(Extracted records)
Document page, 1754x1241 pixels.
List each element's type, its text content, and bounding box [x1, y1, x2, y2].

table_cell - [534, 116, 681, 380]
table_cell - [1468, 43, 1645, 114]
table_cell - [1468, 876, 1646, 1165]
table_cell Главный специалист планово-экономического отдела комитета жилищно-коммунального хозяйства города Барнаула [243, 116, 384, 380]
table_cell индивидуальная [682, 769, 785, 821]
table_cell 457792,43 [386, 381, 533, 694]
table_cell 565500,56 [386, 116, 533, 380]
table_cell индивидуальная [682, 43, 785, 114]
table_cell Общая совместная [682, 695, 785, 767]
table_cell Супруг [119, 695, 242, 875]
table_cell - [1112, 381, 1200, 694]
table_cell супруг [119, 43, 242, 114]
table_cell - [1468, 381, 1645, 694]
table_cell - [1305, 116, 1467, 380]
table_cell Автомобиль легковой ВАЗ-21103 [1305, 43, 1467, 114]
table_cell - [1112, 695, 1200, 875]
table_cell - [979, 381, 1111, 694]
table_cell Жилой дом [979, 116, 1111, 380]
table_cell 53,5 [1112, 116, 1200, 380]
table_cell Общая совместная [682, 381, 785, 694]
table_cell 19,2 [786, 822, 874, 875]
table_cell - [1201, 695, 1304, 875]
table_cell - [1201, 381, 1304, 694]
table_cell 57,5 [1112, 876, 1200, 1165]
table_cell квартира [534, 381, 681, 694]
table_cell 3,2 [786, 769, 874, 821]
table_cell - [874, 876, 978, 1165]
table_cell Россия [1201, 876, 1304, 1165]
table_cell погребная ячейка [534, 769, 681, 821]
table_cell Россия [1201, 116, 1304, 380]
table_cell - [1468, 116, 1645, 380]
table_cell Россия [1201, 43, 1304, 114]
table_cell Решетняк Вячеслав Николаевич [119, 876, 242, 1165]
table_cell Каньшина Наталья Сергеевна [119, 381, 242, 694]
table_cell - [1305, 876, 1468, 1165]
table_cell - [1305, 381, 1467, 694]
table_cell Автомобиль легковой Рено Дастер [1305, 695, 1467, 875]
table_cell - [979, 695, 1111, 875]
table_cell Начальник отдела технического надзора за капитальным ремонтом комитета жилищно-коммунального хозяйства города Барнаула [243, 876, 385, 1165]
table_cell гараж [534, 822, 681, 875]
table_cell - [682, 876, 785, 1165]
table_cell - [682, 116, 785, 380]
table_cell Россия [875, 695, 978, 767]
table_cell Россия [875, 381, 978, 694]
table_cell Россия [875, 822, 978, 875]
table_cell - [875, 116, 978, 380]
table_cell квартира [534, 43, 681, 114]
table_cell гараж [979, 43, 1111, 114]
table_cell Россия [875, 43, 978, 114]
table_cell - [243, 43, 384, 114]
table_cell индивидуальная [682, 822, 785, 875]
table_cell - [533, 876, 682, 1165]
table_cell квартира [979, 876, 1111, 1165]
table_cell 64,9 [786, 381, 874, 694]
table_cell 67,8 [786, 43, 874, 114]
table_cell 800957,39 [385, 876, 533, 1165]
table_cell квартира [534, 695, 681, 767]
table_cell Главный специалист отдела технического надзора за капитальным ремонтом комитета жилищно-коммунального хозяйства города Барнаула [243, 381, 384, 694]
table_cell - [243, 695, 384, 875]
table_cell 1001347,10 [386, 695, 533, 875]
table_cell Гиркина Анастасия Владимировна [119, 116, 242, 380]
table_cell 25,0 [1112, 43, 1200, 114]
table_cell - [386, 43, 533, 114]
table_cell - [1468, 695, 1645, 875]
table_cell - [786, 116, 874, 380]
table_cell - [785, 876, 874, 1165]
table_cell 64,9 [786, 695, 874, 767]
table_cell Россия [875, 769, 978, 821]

**Work to complete:** All records above must be returned exactly as they appear.

**Task response:**
Document page, 1754x1241 pixels.
List each element's type, its text content, and bounding box [x1, y1, x2, y2].

table_cell - [534, 116, 681, 380]
table_cell - [1468, 43, 1645, 114]
table_cell - [1468, 876, 1646, 1165]
table_cell Главный специалист планово-экономического отдела комитета жилищно-коммунального хозяйства города Барнаула [243, 116, 384, 380]
table_cell индивидуальная [682, 769, 785, 821]
table_cell 457792,43 [386, 381, 533, 694]
table_cell 565500,56 [386, 116, 533, 380]
table_cell индивидуальная [682, 43, 785, 114]
table_cell Общая совместная [682, 695, 785, 767]
table_cell Супруг [119, 695, 242, 875]
table_cell - [1112, 381, 1200, 694]
table_cell супруг [119, 43, 242, 114]
table_cell - [1468, 381, 1645, 694]
table_cell - [1305, 116, 1467, 380]
table_cell Автомобиль легковой ВАЗ-21103 [1305, 43, 1467, 114]
table_cell - [1112, 695, 1200, 875]
table_cell - [979, 381, 1111, 694]
table_cell Жилой дом [979, 116, 1111, 380]
table_cell 53,5 [1112, 116, 1200, 380]
table_cell Общая совместная [682, 381, 785, 694]
table_cell 19,2 [786, 822, 874, 875]
table_cell - [1201, 695, 1304, 875]
table_cell - [1201, 381, 1304, 694]
table_cell 57,5 [1112, 876, 1200, 1165]
table_cell квартира [534, 381, 681, 694]
table_cell 3,2 [786, 769, 874, 821]
table_cell - [874, 876, 978, 1165]
table_cell Россия [1201, 876, 1304, 1165]
table_cell погребная ячейка [534, 769, 681, 821]
table_cell Россия [1201, 116, 1304, 380]
table_cell - [1468, 116, 1645, 380]
table_cell Россия [1201, 43, 1304, 114]
table_cell Решетняк Вячеслав Николаевич [119, 876, 242, 1165]
table_cell Каньшина Наталья Сергеевна [119, 381, 242, 694]
table_cell - [1305, 876, 1468, 1165]
table_cell - [1305, 381, 1467, 694]
table_cell Автомобиль легковой Рено Дастер [1305, 695, 1467, 875]
table_cell - [979, 695, 1111, 875]
table_cell Начальник отдела технического надзора за капитальным ремонтом комитета жилищно-коммунального хозяйства города Барнаула [243, 876, 385, 1165]
table_cell гараж [534, 822, 681, 875]
table_cell - [682, 876, 785, 1165]
table_cell - [682, 116, 785, 380]
table_cell Россия [875, 695, 978, 767]
table_cell Россия [875, 381, 978, 694]
table_cell Россия [875, 822, 978, 875]
table_cell - [875, 116, 978, 380]
table_cell квартира [534, 43, 681, 114]
table_cell гараж [979, 43, 1111, 114]
table_cell Россия [875, 43, 978, 114]
table_cell - [243, 43, 384, 114]
table_cell индивидуальная [682, 822, 785, 875]
table_cell - [533, 876, 682, 1165]
table_cell квартира [979, 876, 1111, 1165]
table_cell 64,9 [786, 381, 874, 694]
table_cell 67,8 [786, 43, 874, 114]
table_cell 800957,39 [385, 876, 533, 1165]
table_cell квартира [534, 695, 681, 767]
table_cell Главный специалист отдела технического надзора за капитальным ремонтом комитета жилищно-коммунального хозяйства города Барнаула [243, 381, 384, 694]
table_cell - [243, 695, 384, 875]
table_cell 1001347,10 [386, 695, 533, 875]
table_cell Гиркина Анастасия Владимировна [119, 116, 242, 380]
table_cell 25,0 [1112, 43, 1200, 114]
table_cell - [386, 43, 533, 114]
table_cell - [1468, 695, 1645, 875]
table_cell - [786, 116, 874, 380]
table_cell - [785, 876, 874, 1165]
table_cell 64,9 [786, 695, 874, 767]
table_cell Россия [875, 769, 978, 821]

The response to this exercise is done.